[What is being asked]: In the text on the Rouen synagogue fire, how many people does the Paris memorial that was daubed with red-painted hands honor?

======== Extract provided ========

When in doubt, burn something
French police have killed a man after a synagogue was set on fire in the north-western city of Rouen. The man was armed with a knife and a metallic tool and was shot after he threatened officers, the Rouen prosecutor said…French reports say the suspect was Algerian and was appealing against an order to leave France.
You could also call it clash of the colonizers and the colonized, but then colonization itself is often entangled with monotheistic rivalry. Christian countries get to colonize Muslim countries because they have The Correct God™ – and vice versa. It’s basically the same god, but it doesn’t do to say so.
Earlier this week a memorial in Paris that honours 3,900 men and women who helped rescue Jews during the Nazi occupation of France in World War Two was daubed with red-painted hands.
Yeah that’s nice. That’s a lovely sentiment. Let’s bring back ol’ Adolf while we at it, yeah?
I would like to think that France had evolved beyond the colonialist mentality, but it’s not always true. This week there has been major rioting (still going on) in New Caledonia, a part of France located in the South Pacific. For several decades there has been continuous immigration by nice wealthy white people from European France, to the extent that the Kanaks, the indigenous population, have become a minority in their own country. During this week there has been a lot of criticism of the Kanaks (who are aided, amazingly, by Azerbaijan, of all places), but nothing much sympathizing with their being driven into extinction. Right-wing politicians (most notably the charming Eric Zemmour) have made a big issue of what they call Le Grand Remplacement, a theory that soon the traditional (Christian, Jewish) inhabitants of France will be replaced by Muslim immigrants. That’s just a theory, but the real observable replacement occurring in New Caledonia is rarely mentioned.
When it comes down to it, all gods are the same in that they are all equally nonexistent. One nothingness looks very much like the next.
Athel Cornish-Bowden, I had a recent, far too short trip to New Caledonia and found the people amazing, especially on Lifou where we laughed at my pathetic attempts at school boy French while drinking local beer and learning about Vanilla production. And praying to every sort of God we could imagine as the 40 year old “tour bus” careened and caroomed along goat tracks.
Unfortunately, due to a medical emergency in one of our party, we missed Noumea. Maybe that was not a bad thing as there seemed to be very few French in the places we visited.

======== Extracted records ========

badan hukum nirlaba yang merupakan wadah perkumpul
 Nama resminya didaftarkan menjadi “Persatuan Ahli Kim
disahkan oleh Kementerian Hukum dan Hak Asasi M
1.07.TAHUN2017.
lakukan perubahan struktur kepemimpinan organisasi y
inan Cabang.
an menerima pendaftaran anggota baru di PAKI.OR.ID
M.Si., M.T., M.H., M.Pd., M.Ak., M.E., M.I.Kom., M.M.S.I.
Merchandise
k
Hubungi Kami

========
======== Extracted records ========

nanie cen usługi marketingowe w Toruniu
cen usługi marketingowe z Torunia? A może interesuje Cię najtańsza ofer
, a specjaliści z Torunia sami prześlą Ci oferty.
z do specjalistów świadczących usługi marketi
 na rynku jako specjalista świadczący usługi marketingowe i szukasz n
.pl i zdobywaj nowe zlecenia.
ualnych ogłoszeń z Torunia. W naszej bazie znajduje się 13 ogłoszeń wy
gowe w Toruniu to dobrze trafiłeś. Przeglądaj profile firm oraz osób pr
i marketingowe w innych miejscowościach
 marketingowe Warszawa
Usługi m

========

[Reply]: 3,900 men and women who helped rescue Jews during the Nazi occupation of France in World War Two.